[DATASET EXTRACT]

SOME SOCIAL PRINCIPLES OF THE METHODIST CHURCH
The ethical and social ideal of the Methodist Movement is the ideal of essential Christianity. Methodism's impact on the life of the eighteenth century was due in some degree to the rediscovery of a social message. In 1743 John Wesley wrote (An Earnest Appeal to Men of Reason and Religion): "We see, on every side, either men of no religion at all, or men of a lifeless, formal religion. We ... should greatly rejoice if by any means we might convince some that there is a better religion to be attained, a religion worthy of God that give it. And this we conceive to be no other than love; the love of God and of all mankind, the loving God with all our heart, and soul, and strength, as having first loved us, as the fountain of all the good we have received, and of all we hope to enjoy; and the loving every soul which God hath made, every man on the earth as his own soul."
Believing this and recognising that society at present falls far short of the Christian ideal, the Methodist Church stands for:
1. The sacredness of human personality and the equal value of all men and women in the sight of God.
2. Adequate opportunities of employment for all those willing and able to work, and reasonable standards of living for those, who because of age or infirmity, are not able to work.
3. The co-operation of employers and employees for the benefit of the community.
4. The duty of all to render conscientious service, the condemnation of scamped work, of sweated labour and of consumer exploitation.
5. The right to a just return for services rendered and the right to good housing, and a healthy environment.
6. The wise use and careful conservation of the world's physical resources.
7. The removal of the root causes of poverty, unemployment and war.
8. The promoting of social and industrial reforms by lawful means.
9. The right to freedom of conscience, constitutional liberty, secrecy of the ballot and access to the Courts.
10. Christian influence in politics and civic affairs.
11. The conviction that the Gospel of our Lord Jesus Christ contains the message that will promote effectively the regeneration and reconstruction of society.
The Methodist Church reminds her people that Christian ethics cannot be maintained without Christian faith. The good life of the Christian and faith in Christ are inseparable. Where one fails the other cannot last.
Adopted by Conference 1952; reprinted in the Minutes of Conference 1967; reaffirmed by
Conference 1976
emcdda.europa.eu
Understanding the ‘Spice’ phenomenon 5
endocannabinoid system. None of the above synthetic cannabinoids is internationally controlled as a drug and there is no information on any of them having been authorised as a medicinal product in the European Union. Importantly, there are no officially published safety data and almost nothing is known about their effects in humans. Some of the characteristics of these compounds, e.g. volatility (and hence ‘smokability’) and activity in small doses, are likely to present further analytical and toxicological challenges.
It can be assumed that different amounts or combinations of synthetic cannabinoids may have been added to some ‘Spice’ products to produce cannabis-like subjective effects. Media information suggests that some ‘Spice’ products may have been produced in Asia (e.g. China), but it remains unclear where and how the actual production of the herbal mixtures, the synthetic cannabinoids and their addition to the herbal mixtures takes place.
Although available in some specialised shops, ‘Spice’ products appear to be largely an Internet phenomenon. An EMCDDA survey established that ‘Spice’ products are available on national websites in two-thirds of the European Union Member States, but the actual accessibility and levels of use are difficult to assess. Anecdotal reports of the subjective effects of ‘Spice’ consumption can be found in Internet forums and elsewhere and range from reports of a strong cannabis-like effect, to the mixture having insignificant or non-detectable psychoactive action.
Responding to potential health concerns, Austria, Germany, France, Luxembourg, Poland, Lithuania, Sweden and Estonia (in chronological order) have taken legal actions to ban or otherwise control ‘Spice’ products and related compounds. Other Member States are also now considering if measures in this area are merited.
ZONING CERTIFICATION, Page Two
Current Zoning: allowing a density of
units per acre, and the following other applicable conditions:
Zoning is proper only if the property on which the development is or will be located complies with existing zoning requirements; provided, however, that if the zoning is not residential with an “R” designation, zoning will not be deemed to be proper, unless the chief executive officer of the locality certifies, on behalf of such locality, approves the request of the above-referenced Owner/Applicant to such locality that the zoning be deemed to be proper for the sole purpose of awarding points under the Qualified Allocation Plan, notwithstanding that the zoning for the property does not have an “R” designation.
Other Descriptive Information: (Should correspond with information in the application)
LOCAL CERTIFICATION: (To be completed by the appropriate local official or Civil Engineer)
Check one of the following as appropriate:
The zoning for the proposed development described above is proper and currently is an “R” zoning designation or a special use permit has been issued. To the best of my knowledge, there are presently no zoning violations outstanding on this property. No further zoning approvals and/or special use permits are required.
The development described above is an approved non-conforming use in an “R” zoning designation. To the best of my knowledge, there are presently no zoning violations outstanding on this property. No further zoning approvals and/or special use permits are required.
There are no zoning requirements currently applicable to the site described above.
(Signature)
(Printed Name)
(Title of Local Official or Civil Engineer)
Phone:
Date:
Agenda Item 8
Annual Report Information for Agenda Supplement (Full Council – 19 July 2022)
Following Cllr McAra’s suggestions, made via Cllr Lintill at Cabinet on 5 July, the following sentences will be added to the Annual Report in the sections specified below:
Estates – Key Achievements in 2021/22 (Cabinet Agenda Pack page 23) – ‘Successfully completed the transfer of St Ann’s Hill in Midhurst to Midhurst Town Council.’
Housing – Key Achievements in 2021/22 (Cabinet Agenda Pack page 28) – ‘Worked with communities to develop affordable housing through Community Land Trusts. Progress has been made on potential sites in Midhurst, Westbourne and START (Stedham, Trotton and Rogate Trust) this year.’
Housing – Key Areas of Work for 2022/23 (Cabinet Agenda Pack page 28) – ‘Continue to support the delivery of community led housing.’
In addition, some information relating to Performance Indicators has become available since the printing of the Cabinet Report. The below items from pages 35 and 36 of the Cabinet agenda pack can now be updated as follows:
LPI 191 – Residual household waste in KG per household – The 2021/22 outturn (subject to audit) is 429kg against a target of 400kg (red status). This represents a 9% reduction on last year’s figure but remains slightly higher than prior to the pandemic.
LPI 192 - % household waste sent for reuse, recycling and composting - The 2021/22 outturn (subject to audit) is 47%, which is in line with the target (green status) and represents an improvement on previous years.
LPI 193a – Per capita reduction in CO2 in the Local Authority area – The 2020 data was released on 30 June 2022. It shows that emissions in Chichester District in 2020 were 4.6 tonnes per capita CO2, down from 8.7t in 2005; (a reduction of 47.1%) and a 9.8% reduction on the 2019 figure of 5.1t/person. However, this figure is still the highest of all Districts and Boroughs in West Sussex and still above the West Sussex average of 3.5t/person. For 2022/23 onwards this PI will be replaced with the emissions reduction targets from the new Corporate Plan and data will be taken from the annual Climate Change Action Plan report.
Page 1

[/DATASET EXTRACT]

Determine how many lines of the listing include the word "status" and report nothing but the number.

■ WRITTEN SOLUTION
2